▶ [Source text]:
<<<<

KANSAS CITY, Mo. — The Salvation Army won't be holding any camps at Three Trails this summer due to coronavirus, so they offered their facilities to help the homeless community.
Booth Lodge will be used as a quarantine center for people who don't have a home to which to retreat.
"There are rooms on this side and on the other side there are restrooms they can use," said Major David Harvey, showing 41 Action News around the building.
The cabin will house men on one side and women on the other.
"In these rooms, there are three beds. We'll have them one at a time, but we can fit 40 [people] in the facility if needed," Harvey said. "Because they've all been shown to be COVID positive, they won't hurt each other."
Jackson County proposed a $10 million emergency funding effort through the Runions Act that includes $2 million in emergency housing.
The county legislature set aside $450,000 of those funds for the Greater Kansas City Coalition to End Homelessness to house people at the camp near Lee's Summit Road and U.S. 40.
"I think that's the biggest thing we wanted to provide, not just a physical location but one that comes with dignity and comfort for our folks as they're trying to recover from this virus," said Heather Hoffman, executive director of the Coalition to End Homelessness.
People will be referred from a medical provider or the Hope Faith Resource Village. It's all voluntary. They can stay for 14 days or until they're not showing symptoms for 72 hours.
The facility will be up and running by next week with medical staff on site.
Hoffman said they've been in close communication with outreach groups Swope Health Services and Hope Faith, and overall most people who have been tested are coming up negative for the virus.
"We just recognize that once those positives start hitting, just like with the whole community, it happens exponentially, so we're just trying to be aware and prepared for that," Hoffman said.
The patients will have opportunities to get some fresh air on the 40-acre campground, although they're encouraged not to leave.
The coalition is contracting with the county, which is working on security for the grounds.
Two staff members and a security officer will be present at all times. The grounds will have fencing and security cameras.
The cabin will have common areas, also separated into men and women, where patients can use the phone or computer to communicate with family members or the Salvation Army's chaplain services.
Harvey said this is a time not only to assure people they're not alone, but to offer permanent housing options after they leave.
"Sometimes it takes an incident like this to show people there are other ways besides living on the streets, so that's our prayer that, that miracle would happen in their life," Harvey said.

>>>>

▶ [Prompt 1]:
List every dollar amount that appears in the news article.
▶ [Prompt 2]:
Please reproduce word for word the part of the news article starting with "KANSAS CITY, Mo." and going on through "the homeless community.".

▶ [Source data]:
<<<<

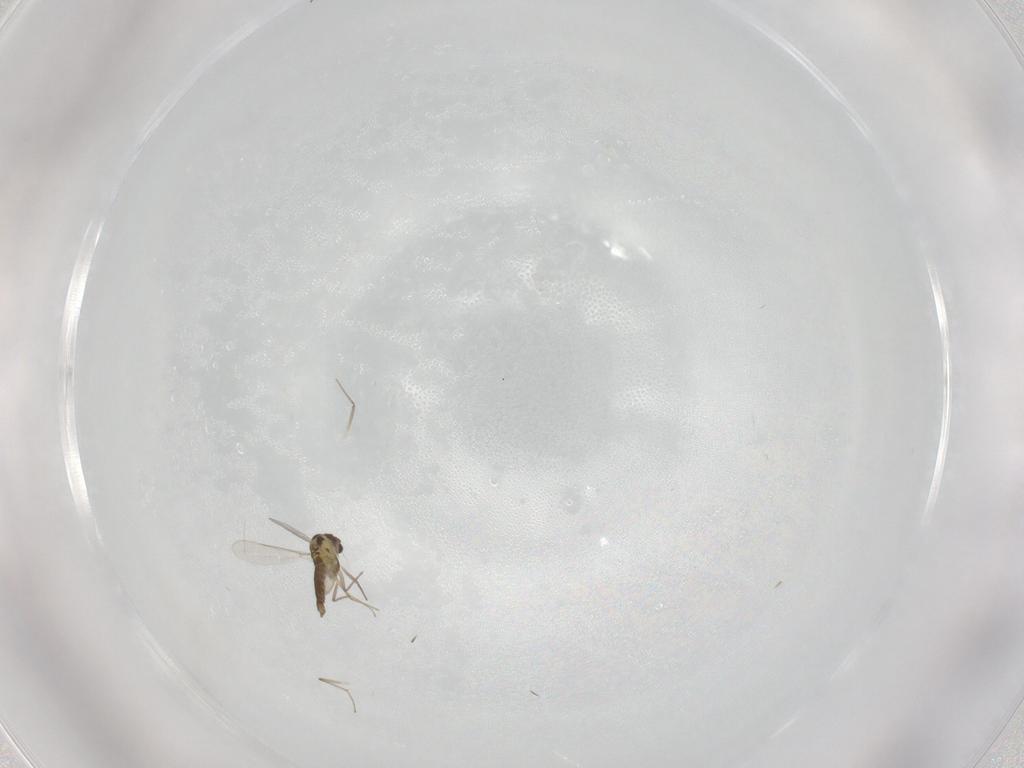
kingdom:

>>>>

▶ [Exercise response 1]:
$10 million
$2 million
$450,000

▶ [Exercise response 2]:
KANSAS CITY, Mo. — The Salvation Army won't be holding any camps at Three Trails this summer due to coronavirus, so they offered their facilities to help the homeless community.